» How to complete this task: Find the lines of the listing that contain the string "families", and return them.

» Listed entries:
☆ ☆ ☆ ☆ ☆

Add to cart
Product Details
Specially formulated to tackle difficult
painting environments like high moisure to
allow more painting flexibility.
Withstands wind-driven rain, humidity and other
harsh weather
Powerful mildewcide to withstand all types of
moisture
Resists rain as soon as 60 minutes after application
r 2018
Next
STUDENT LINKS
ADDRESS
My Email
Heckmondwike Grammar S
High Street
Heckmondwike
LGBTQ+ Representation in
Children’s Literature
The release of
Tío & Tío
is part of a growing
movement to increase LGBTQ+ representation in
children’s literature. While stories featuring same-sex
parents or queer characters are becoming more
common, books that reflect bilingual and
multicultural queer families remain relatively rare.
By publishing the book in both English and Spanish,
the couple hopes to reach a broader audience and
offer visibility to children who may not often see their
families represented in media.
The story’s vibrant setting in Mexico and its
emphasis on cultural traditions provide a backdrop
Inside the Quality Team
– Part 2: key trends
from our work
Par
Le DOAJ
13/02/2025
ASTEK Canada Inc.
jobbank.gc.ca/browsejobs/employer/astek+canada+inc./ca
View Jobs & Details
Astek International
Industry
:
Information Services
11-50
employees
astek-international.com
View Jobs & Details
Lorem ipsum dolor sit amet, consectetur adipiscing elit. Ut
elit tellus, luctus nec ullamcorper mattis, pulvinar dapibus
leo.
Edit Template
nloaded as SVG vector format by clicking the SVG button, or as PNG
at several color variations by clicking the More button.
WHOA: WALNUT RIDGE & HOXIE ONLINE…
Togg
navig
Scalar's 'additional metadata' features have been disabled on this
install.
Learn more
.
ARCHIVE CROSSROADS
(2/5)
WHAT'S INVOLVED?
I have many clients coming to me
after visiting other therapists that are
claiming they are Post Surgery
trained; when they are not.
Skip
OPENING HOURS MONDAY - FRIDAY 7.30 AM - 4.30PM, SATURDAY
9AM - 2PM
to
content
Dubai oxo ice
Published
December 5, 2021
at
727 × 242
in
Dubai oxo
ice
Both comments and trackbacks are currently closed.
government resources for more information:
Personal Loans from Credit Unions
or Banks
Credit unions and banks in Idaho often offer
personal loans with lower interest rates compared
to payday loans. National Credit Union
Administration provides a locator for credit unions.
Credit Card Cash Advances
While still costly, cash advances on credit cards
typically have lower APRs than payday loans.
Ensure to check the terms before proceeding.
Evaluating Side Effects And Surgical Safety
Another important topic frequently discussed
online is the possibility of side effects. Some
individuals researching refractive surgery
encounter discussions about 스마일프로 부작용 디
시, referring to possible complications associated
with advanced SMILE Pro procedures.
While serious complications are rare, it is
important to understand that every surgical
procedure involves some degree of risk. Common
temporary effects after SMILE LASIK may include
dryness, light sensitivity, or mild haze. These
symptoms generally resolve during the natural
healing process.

☆ ☆ ☆ ☆ ☆

» Exercise result:
multicultural queer families remain relatively rare.
families represented in media.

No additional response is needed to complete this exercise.